Fue entonces cuando pensé en Bonnie Shay. La vi: sonreía y no iba armada.

Recogimos el coche de John y volvimos a su casa, yo en el Buick de Alva y él al volante del suyo. Imaginé que Alva había estado echando pestes de mí, porque John no me invitó a entrar.

—Te llevaré a casa, Easy —dijo.

En el camino le pregunté si sabía algo de Grace.

—Hice lo que pude, Easy. Después de un día y medio llamó a ese blanco y él vino y se la llevó. Me dijo que se esforzaría por no recaer.

Seguimos sin hablar el resto del camino.

A dos calles de mi casa, dijo.

—Easy, no puedes andar por ahí comportándote como si pudieras hacer cualquier cosa sin que te pasara nada. Tú ya no bebes, pero es lo mismo, con ese tipo de vida que llevas…

Faraón me dio la bienvenida con un ladrido en la puerta de la calle. Los niños ya estaban durmiendo. Me serví un vaso de limonada y me senté. El perrito estaba agazapado fuera de mi alcance, y enseñaba los colmillos. Había probado mi sangre y se había quedado con ganas de más.

A medida que pasaban los días comenzaba a aceptarlo como parte de mi vida, la parte oscura y peligrosa que siempre me amenazaba. Mientras Faraón siguiera en casa ladrando y maldiciendo en su lengua perruna, recordaría el tipo de líos en los que se puede meter un hombre como yo.

Sólo tenía dos opciones. La primera, whisky puro. La segunda —por la que me decidí nueve días más tarde—, marcar su número.

—¿Sí?

—Hola, Bonnie. Soy Easy.

Hubo un largo silencio.

—Hola.

—Sólo quería saludarte —dije—. Bueno, en realidad… tenía ganas de verte.

—Lo siento, Easy, pero me voy a París esta noche.

—¿Para siempre?

—No, sólo unos días. De todos modos voy a cambiar mi ciudad de residencia y regresaré a París a finales de mes. Seguiré haciendo esta ruta pero viviré allí.

—Aja.

—Bueno —dijo—. Tengo que ir preparándome.

—Sí, pero…

—¿Pero qué, Easy?

—Pero yo necesito verte, Bonnie. Lo necesito de veras. Puedo hablar contigo y lo necesito, por favor.

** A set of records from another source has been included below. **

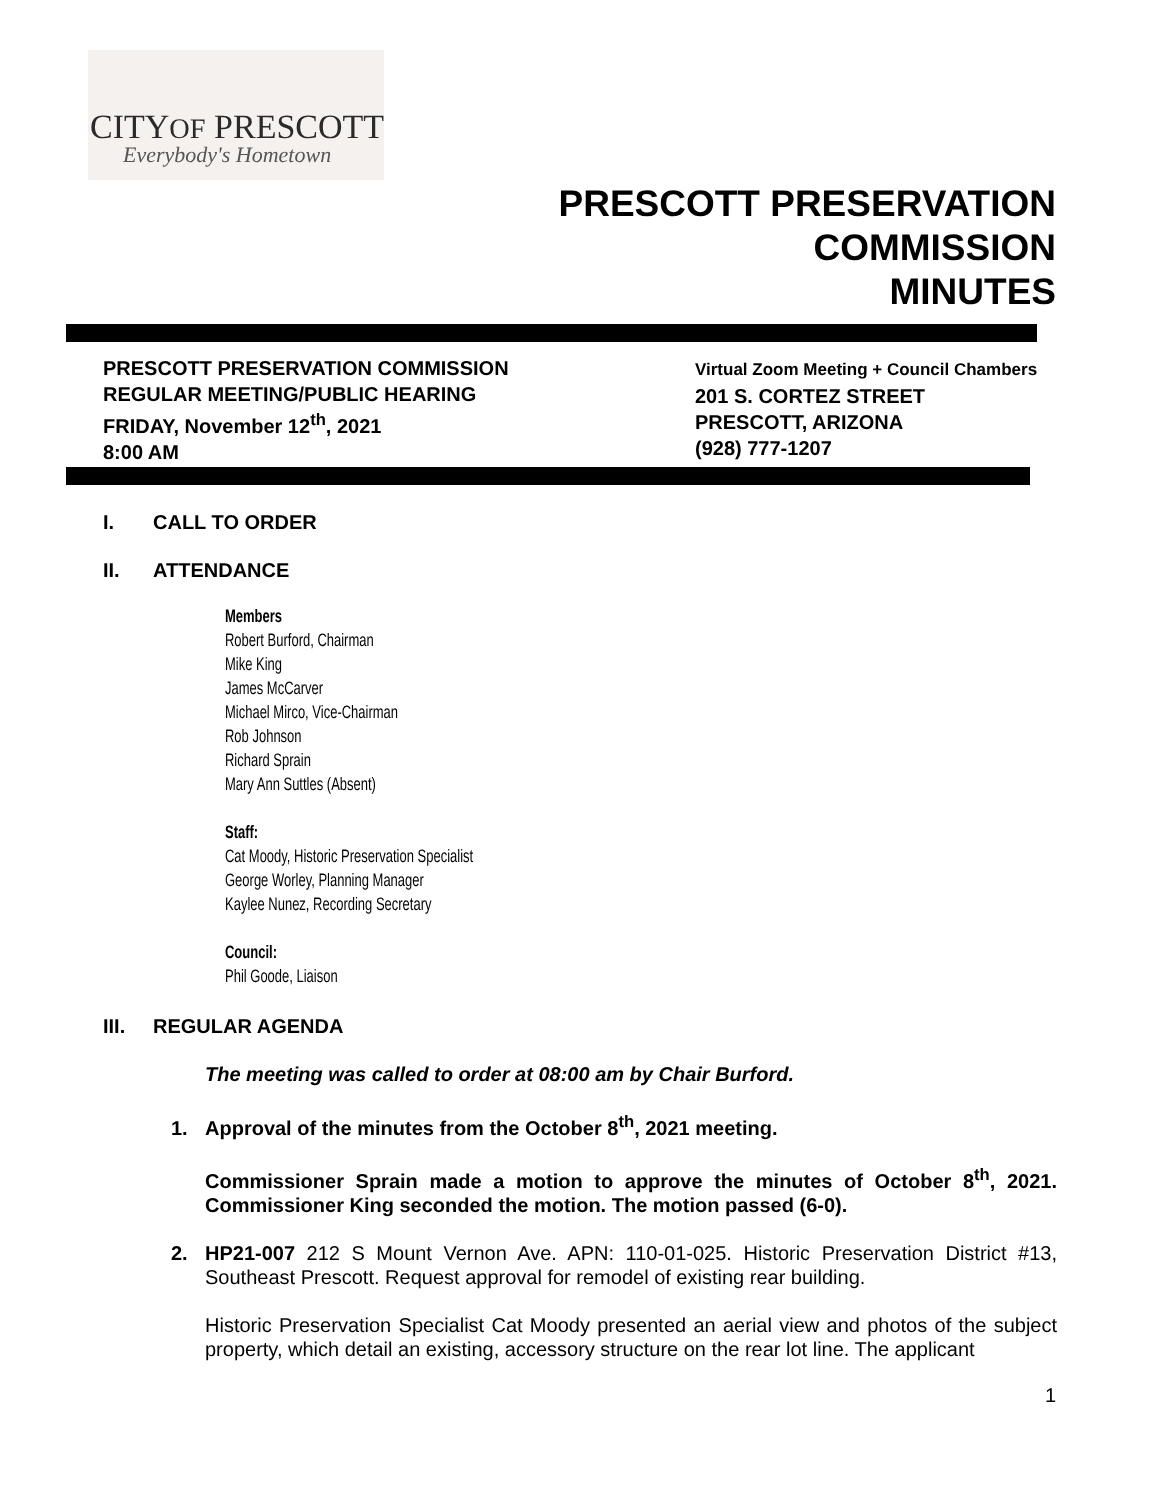CITYOF PRESCOTT
Everybody's Hometown
PRESCOTT PRESERVATION
COMMISSION
MINUTES
PRESCOTT PRESERVATION COMMISSION
REGULAR MEETING/PUBLIC HEARING
FRIDAY, November 12<sup>th</sup>, 2021
8:00 AM
Virtual Zoom Meeting + Council Chambers
201 S. CORTEZ STREET
PRESCOTT, ARIZONA
(928) 777-1207
I. CALL TO ORDER
II. ATTENDANCE
Members
Robert Burford, Chairman
Mike King
James McCarver
Michael Mirco, Vice-Chairman
Rob Johnson
Richard Sprain
Mary Ann Suttles (Absent)
Staff:
Cat Moody, Historic Preservation Specialist
George Worley, Planning Manager
Kaylee Nunez, Recording Secretary
Council:
Phil Goode, Liaison
III. REGULAR AGENDA
The meeting was called to order at 08:00 am by Chair Burford.
1. Approval of the minutes from the October 8<sup>th</sup>, 2021 meeting.
Commissioner Sprain made a motion to approve the minutes of October 8<sup>th</sup>, 2021. Commissioner King seconded the motion. The motion passed (6-0).
2. HP21-007 212 S Mount Vernon Ave. APN: 110-01-025. Historic Preservation District #13, Southeast Prescott. Request approval for remodel of existing rear building.
Historic Preservation Specialist Cat Moody presented an aerial view and photos of the subject property, which detail an existing, accessory structure on the rear lot line. The applicant
1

Sólo podía esperar que Bonnie comprendiera cuánto me costaba implorarle.

—¿Puedes esperar unos días? —dijo, con voz amable.

—Sí. Me parece que hace siglos que estoy esperando. No creo que unos días más me importen.

—Estaré de vuelta el viernes por la mañana. Llámame —dijo.

—¿A qué hora?

—A la hora que tú quieras.

—¿Y podremos hablar?

—Seguro. Si tú crees que puedes… Teniendo en cuenta todo lo que sabes de mí.

—Nada de eso me importa, Bonnie. Yo confío en ti. Sé que hiciste lo que tuviste que hacer.

Ninguno de los dos dijo una sola palabra en cinco minutos.

—Yo también tengo ganas de hablar contigo, Easy.

—Y también podríamos vivir juntos —dije.

—Tal vez.

Cuando colgué me sentí como un astronauta que acabara de completar su órbita a la tierra y que de pronto se veía arrastrado por una nueva fuerza de gravedad hacia una oscuridad limpia y fría.